After the blocks are stored in repoDS, back in node.store (CodexNodeRef.store), we build the Merkle Tree for our block cids and then we compute its root (treeCid). Finally, for each block (cid) we compute the Codex Merkle Proofs, and we store each cid, block index, and proof under the computed treeCid:
without tree =? CodexTree.init(cids), err:
return failure(err)
without treeCid =? tree.rootCid(CIDv1, dataCodec), err:
return failure(err)
for index, cid in cids:
without proof =? tree.getProof(index), err:
return failure(err)
if err =?
(await self.networkStore.putCidAndProof(treeCid, index, cid, proof)).errorOption:
# TODO add log here
return failure(err)
This concludes the local block storage. We leave the description of engine.resolveBlocks(@[blk]) for later, when describing the block exchange protocol.
Downloading content
When we want to download the content from the network, we use /api/codex/v1/data/{cid}/network/stream API where we call await node.retrieveCid(cid.get(), local = false, resp = resp).
node.retrieveCid tries to get a stream (descendent of libp2p's LPStream):
without stream =? (await node.retrieve(cid, local)), error:
if error of BlockNotFoundError:
resp.status = Http404
return await resp.sendBody("")
else:
resp.status = Http500
return await resp.sendBody(error.msg)
This stream will be read chunk by chunk (DefaultBlockSize) and returned to the client.

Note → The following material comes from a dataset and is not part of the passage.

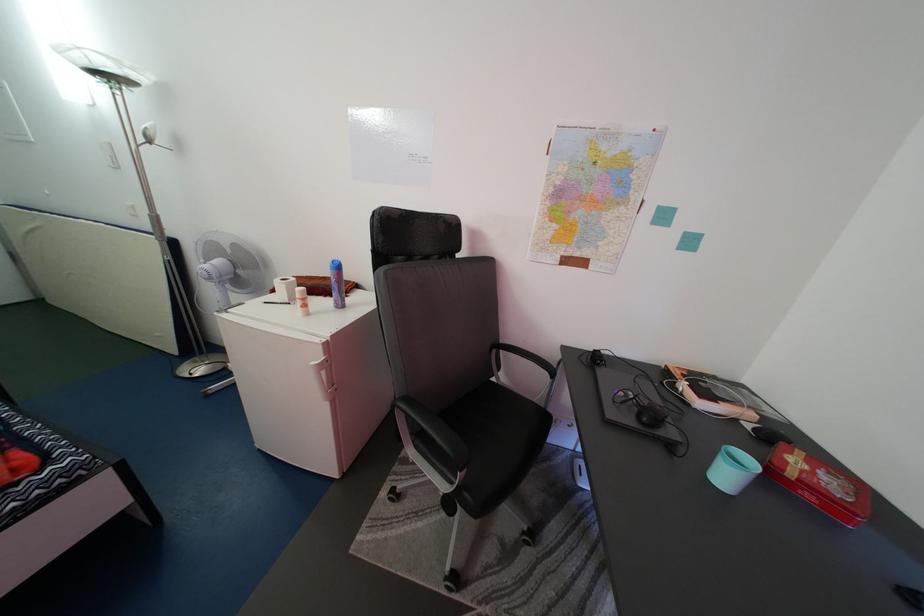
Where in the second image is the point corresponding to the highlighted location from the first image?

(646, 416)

To see what the stream really will be, we need to dive into node.retrieve(cid, local) (local is false in this case):
proc retrieve*(
self: CodexNodeRef, cid: Cid, local: bool = true
): Future[?!LPStream] {.async.} =
## Retrieve by Cid a single block or an entire dataset described by manifest
##
if local and not await (cid in self.networkStore):
return failure((ref BlockNotFoundError)(msg: "Block not found in local store"))
without manifest =? (await self.fetchManifest(cid)), err:
if err of AsyncTimeoutError:
return failure(err)
return await self.streamSingleBlock(cid)
await self.streamEntireDataset(manifest, cid)

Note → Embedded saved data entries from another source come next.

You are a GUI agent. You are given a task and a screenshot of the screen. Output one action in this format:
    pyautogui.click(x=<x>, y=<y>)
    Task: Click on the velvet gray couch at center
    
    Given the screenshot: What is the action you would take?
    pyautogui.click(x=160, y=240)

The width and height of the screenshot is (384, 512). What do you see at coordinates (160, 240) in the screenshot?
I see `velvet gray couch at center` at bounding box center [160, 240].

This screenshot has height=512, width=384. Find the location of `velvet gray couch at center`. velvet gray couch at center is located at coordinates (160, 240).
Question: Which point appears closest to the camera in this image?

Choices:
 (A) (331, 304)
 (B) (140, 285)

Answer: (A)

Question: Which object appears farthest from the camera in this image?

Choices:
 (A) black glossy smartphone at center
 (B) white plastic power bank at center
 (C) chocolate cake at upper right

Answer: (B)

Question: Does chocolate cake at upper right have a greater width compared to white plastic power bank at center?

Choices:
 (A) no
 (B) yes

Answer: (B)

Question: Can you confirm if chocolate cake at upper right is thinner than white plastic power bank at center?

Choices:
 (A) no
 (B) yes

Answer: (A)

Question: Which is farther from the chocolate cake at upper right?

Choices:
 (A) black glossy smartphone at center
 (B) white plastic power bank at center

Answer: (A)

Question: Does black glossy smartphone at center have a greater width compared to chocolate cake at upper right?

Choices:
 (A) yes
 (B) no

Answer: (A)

We first try to get the manifest with self.fetchManifest(cid):
proc fetchManifest*(self: CodexNodeRef, cid: Cid): Future[?!Manifest] {.async.} =
## Fetch and decode a manifest block
##
if err =? cid.isManifest.errorOption:
return failure "CID has invalid content type for manifest {$cid}"
trace "Retrieving manifest for cid", cid
without blk =? await self.networkStore.getBlock(BlockAddress.init(cid)), err:
trace "Error retrieve manifest block", cid, err = err.msg
return failure err
trace "Decoding manifest for cid", cid
without manifest =? Manifest.decode(blk), err:
trace "Unable to decode as manifest", err = err.msg
return failure("Unable to decode as manifest")
trace "Decoded manifest", cid
return manifest.success
Manifest is single block, and we get it with:
self.networkStore.getBlock(BlockAddress.init(cid))
Here BlockAddress.init(cid) reduces to BlockAddress(leaf: false, cid: cid), which means our Codex Blocks is just a Cid. getBlock will try to get the block from the localStore first:
method getBlock*(self: NetworkStore, address: BlockAddress): Future[?!Block] {.async.} =
without blk =? (await self.localStore.getBlock(address)), err:
if not (err of BlockNotFoundError):
error "Error getting block from local store", address, err = err.msg
return failure err
without newBlock =? (await self.engine.requestBlock(address)), err:
error "Unable to get block from exchange engine", address, err = err.msg
return failure err
return success newBlock
return success blk
It is RepoStore, which by default is set to be a FSDatastore:
method getBlock*(self: RepoStore, address: BlockAddress): Future[?!Block] =
## Get a block from the blockstore
##
if address.leaf:
self.getBlock(address.treeCid, address.index)
else:
self.getBlock(address.cid)
Now, we have leaf set to false, thus we will be using simpler getBlock variant:
method getBlock*(self: RepoStore, cid: Cid): Future[?!Block] {.async.} =
## Get a block from the blockstore
##
logScope:
cid = cid
if cid.isEmpty:
trace "Empty block, ignoring"
return cid.emptyBlock
without key =? makePrefixKey(self.postFixLen, cid), err:
trace "Error getting key from provider", err = err.msg
return failure(err)
without data =? await self.repoDs.get(key), err:
if not (err of DatastoreKeyNotFound):
trace "Error getting block from datastore", err = err.msg, key
return failure(err)
return failure(newException(BlockNotFoundError, err.msg))
trace "Got block for cid", cid
return Block.new(cid, data, verify = true)
If we do not have the block in the localStore, we will be trying to get it from the network with self.engine.requestBlock(address):
proc requestBlock*(
b: BlockExcEngine, address: BlockAddress
): Future[?!Block] {.async.} =
let blockFuture = b.pendingBlocks.getWantHandle(address, b.blockFetchTimeout)
if not b.pendingBlocks.isInFlight(address):
let peers = b.peers.getPeersForBlock(address)
if peers.with.len == 0:
b.discovery.queueFindBlocksReq(@[address.cidOrTreeCid])
else:
let selected = pickPseudoRandom(address, peers.with)
asyncSpawn b.monitorBlockHandle(blockFuture, address, selected.id)
b.pendingBlocks.setInFlight(address)
await b.sendWantBlock(@[address], selected)
await b.sendWantHave(@[address], peers.without)
# Don't let timeouts bubble up. We can't be too broad here or we break
# cancellations.
try:
success await blockFuture
except AsyncTimeoutError as err:
failure err
This is also where Codex WantList topic becomes relevant (and perhaps also Codex Block Exchange Protocol.
After we got the manifest we will proceed with creating a stream through which we will be stream the data down to the browser:
LPStream(StoreStream.new(self.networkStore, manifest, pad = false)).success
The stream abstraction provides a readOnce method which will be retrieving the blocks from the networkStore and sending the requested bytes down via the stream. readOnce is called in node.retrieveCid.